The coast is clear for nearshoring in Southeast Asia
Businesses that focus on producing and handling physical goods, such as manufacturers, retailers, and distributors, typically face challenges with complex supply chains, high shipping costs, or needing to respond quickly to customer demands.
In Southeast Asia, nearshoring strategies have taken root over the past few years to address these challenges. Various reasons such as lower production costs, relative political stability, and strategic location have made countries such as Malaysia, Vietnam, Thailand, and Indonesia attractive for businesses. In 2022, the net Foreign Direct Investment (FDI) for Southeast Asia was at a record high of US$224 billion (€200.4 billion), led by a strong rebound in manufacturing, digital economies, and strategic supply chain enhancements.
The region's proximity to key Asian markets has made it increasingly more popular as a prime location for nearshoring. For example, Thailand is a production hub for electronics produced by multinational companies such as Sony and Sharp. Chinese companies such as Shanghai’s JinkoSolar are shifting their production to the island nation to take advantage of lower costs and avoid geopolitical tensions.

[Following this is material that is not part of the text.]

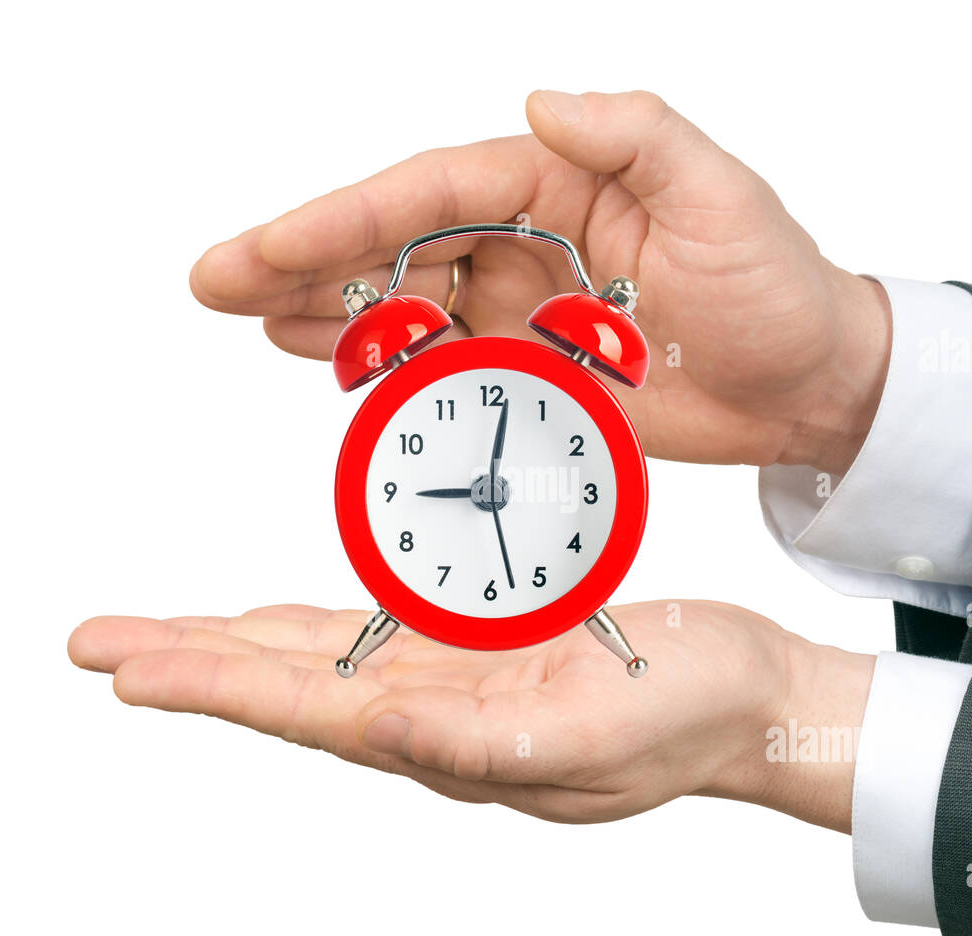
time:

Similarly, Vietnam is establishing itself as an ideal nearshoring site in Southeast Asia. Its solar panel industry attracts ancillary support providers, including plastic molding manufacturers and energy storage providers. Chinese companies that have moved to Vietnam include Growatt, a Shenzhen-based power storage firm, and Hangzhou First Applied Material, a solar panel component maker.
Why is Southeast Asia on the fast track for businesses on the nearshoring route?
1. A growing skilled workforce with affordable labor costs
Southeast Asian countries boast a workforce capable of handling complex tasks at a fraction of the cost. According to a report by the Reshoring Institute in 2022, a Malaysian production worker earns approximately US$8,000 (€7,280) annually.
Leveraging its young and growing population, many Southeast Asian countries are investing heavily in education and workforce development. For example, the Malaysian government has expanded its Technical and Vocational Education and Training (TVET) program centers into teaching factories, allowing students direct access to real industry training. This provides a readily available pool of skilled and cost-effective labor for various industries.
Furthermore, Southeast Asia's expanding middle class has created a strong domestic market for goods and services, making it an attractive destination for companies seeking to tap into this potential.
2. Favorable business environment
Geopolitical uncertainties and trade wars in China and the United States have pushed businesses to seek alternatives in Southeast Asia. Diversifying production across different locations in the region helped to reduce reliance on a single country.
Southeast Asian governments have also leveraged this popularity, actively promoting foreign investment and creating business-friendly environments.
Singapore has signed many free trade agreements like the Regional Comprehensive Economic Partnership (RCEP), which facilitates trade among 15 Asia Pacific countries, reducing tariffs and simplifying import and export processes. The city-state also offers tax breaks such as the Pioneer Certificate Incentive, which exempts businesses that add high value to the country, from tax for five years and can even be extended depending on the company’s commitment to further expansion.
Many countries in the Southeast Asian region are investing heavily in technology for ports, airports, and road networks as well. This can help boost connectivity and supply chain efficiency.
Singapore, already the busiest port in the world, is spending S$14 billion (€9.65 billion) to build an even bigger, smarter port by 2040. It aims to double its current capacity with new technologies, such as driverless vehicles and improved information systems that use electronic bills of lading.
3. Strategic geographical advantages
Located in a prime spot along important sea lanes, including the South China Sea and the Strait of Malacca, Southeast Asia’s key position facilitates efficient transportation of goods to and from major markets like China, India, and Australia. This geographical advantage allows companies to carry lower inventory levels, thereby reducing holding costs and improving cash flow.
Southeast Asia also has a wealth of natural resources, contributing to its economic attractiveness for nearshoring. The region is rich in various minerals, including tin, copper, nickel, and bauxite, which can be used in domestic industries.
For example, Indonesia’s nickel reserves make the country indispensable to the global electric vehicle (EV) industry. As this Southeast Asian country strives to become a global EV hub, companies like Tesla and BYD are reportedly finalizing deals to invest here, according to the country’s Coordinating Minister for Maritime Affairs and Investment, Luhut Binsar Pandjaitan.
Shore thing or risky business?
Despite Southeast Asia's numerous nearshoring advantages, the region also presents unique challenges that businesses must carefully consider.
Infrastructural challenges persist in Southeast Asia. Inadequate roads, congested ports, and limited inland transportation networks can lead to delayed deliveries, damaged goods, and increased transportation costs. While the region has been politically stable overall, certain countries have a history of political instability. For instance, Thailand has experienced several political coups in recent decades, leading to periods of economic volatility.
These risks can disrupt business operations, create supply chain disruptions, and increase operational costs. Companies must carefully assess each country's political climate and regulations before making nearshoring decisions.
As long as businesses build contingency plans to mitigate potential risks, they can easily capitalize on Southeast Asia’s geographical advantages, skilled workforce, and favorable business environment, all of which establish the region as the next wave of nearshoring destinations for businesses.